> [Task brief]: Determine the number of lines in the data that contain "экокожи". Answer with that number only.

= Beginning of Section =

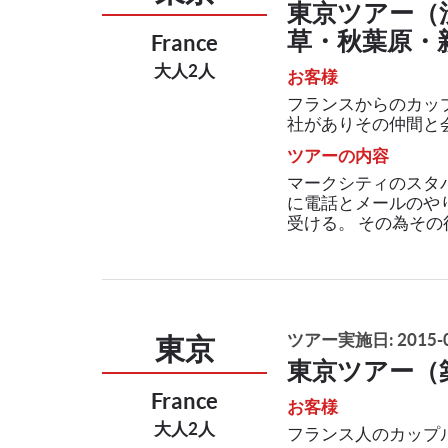
東京ツアー（
草・秋葉原・
France
大人2人
お客様
フランスからのカップ
社がありその仲間と会う
ツアーの内容
マークシティのスタ
に電話とメールのや
受ける。 その為その
ツアー実施日: 2015-0
東京
東京ツアー（
France
お客様
大人2人
フランス人のカップ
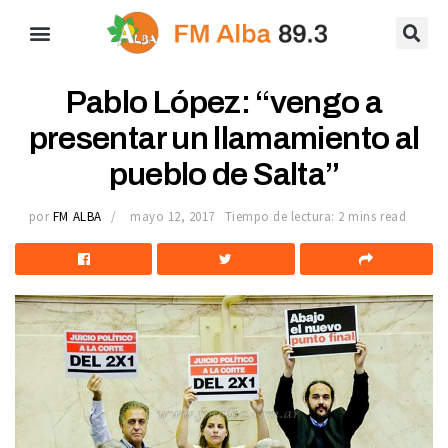
Pablo López: “vengo a
presentar un llamamiento al
pueblo de Salta”
por
FM ALBA
mayo 12, 2017
Tiempo de lectura: 2 mins read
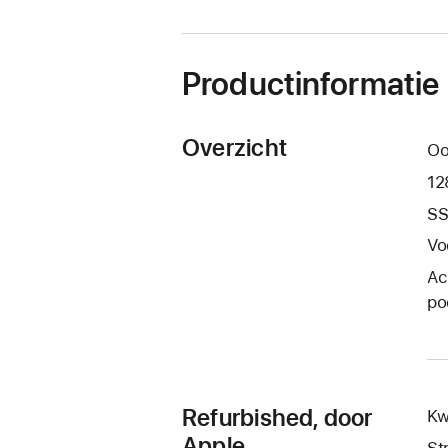
nieuw
venster
geopend)
Productinformatie
Overzicht
Oo
12
SS
Vo
Ac
po
Refurbished, door
Kw
Apple
St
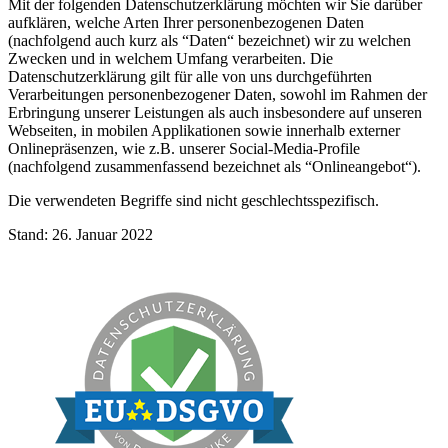
Mit der folgenden Datenschutzerklärung möchten wir Sie darüber
aufklären, welche Arten Ihrer personenbezogenen Daten
(nachfolgend auch kurz als “Daten“ bezeichnet) wir zu welchen
Zwecken und in welchem Umfang verarbeiten. Die
Datenschutzerklärung gilt für alle von uns durchgeführten
Verarbeitungen personenbezogener Daten, sowohl im Rahmen der
Erbringung unserer Leistungen als auch insbesondere auf unseren
Webseiten, in mobilen Applikationen sowie innerhalb externer
Onlinepräsenzen, wie z.B. unserer Social-Media-Profile
(nachfolgend zusammenfassend bezeichnet als “Onlineangebot“).
Die verwendeten Begriffe sind nicht geschlechtsspezifisch.
Stand: 26. Januar 2022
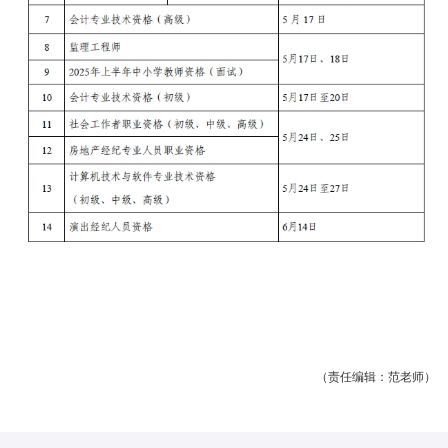
（责任编辑：范老师）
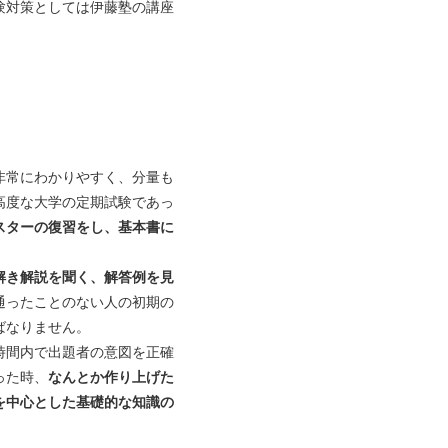
験対策としては伊藤塾の講座
非常にわかりやすく、分量も
高度な大学の定期試験であっ
スターの復習をし、基本書に
解き解説を聞く、解答例を見
通ったことのない人の初期の
ばなりません。
時間内で出題者の意図を正確
った時、
なんとか作り上げた
を中心とした基礎的な知識の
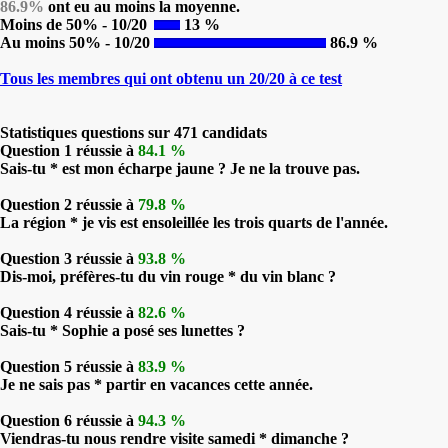
86.9%
ont eu au moins la moyenne.
Moins de 50% - 10/20
13 %
Au moins 50% - 10/20
86.9 %
Tous les membres qui ont obtenu un 20/20 à ce test
Statistiques questions sur 471 candidats
Question 1 réussie à
84.1 %
Sais-tu * est mon écharpe jaune ? Je ne la trouve pas.
Question 2 réussie à
79.8 %
La région * je vis est ensoleillée les trois quarts de l'année.
Question 3 réussie à
93.8 %
Dis-moi, préfères-tu du vin rouge * du vin blanc ?
Question 4 réussie à
82.6 %
Sais-tu * Sophie a posé ses lunettes ?
Question 5 réussie à
83.9 %
Je ne sais pas * partir en vacances cette année.
Question 6 réussie à
94.3 %
Viendras-tu nous rendre visite samedi * dimanche ?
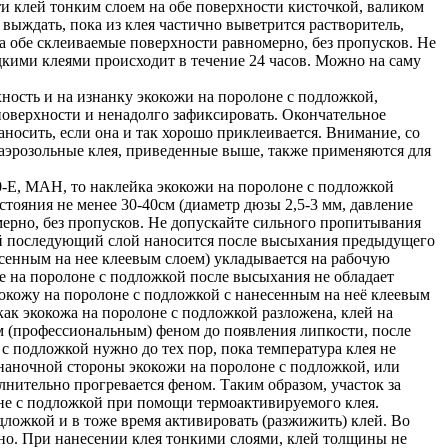
 клей тонким слоем на обе поверхности кисточкой, валиком
 выждать, пока из клея частично выветрится растворитель,
а обе склеиваемые поверхности равномерно, без пропусков. Не
кими клеями происходит в течение 24 часов. Можно на саму
ность и на изнанку экокожи на поролоне с подложкой,
 поверхности и ненадолго зафиксировать. Окончательное
носить, если она и так хорошо приклеивается. Внимание, со
 аэрозольные клея, приведенные выше, также применяются для
E, MAH, то наклейка экокожи на поролоне с подложкой
тояния не менее 30-40см (диаметр дюзы 2,5-3 мм, давление
мерно, без пропусков. Не допускайте сильного пропитывания
дый последующий слой наносится после высыхания предыдущего
есенным на нее клеевым слоем) укладывается на рабочую
же на поролоне с подложкой после высыхания не обладает
экокожу на поролоне с подложкой с нанесенным на неё клеевым
ак экокожа на поролоне с подложкой разложена, клей на
м (профессиональным) феном до появления липкости, после
с подложкой нужно до тех пор, пока температура клея не
знаночной стороны экокожи на поролоне с подложкой, или
лнительно прогревается феном. Таким образом, участок за
оне с подложкой при помощи термоактивируемого клея.
дложкой и в тоже время активировать (разжижить) клей. Во
но. При нанесении клея тонкими слоями, клей толщины не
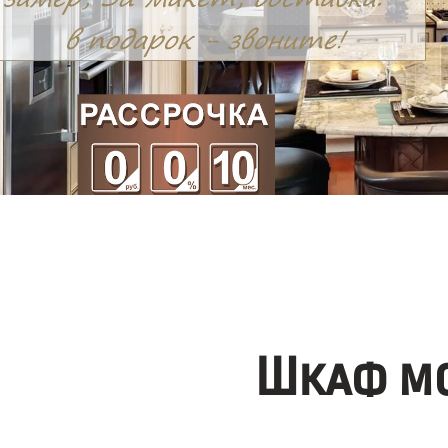
Шкаф мо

= End of Section =

> [Written solution]: 3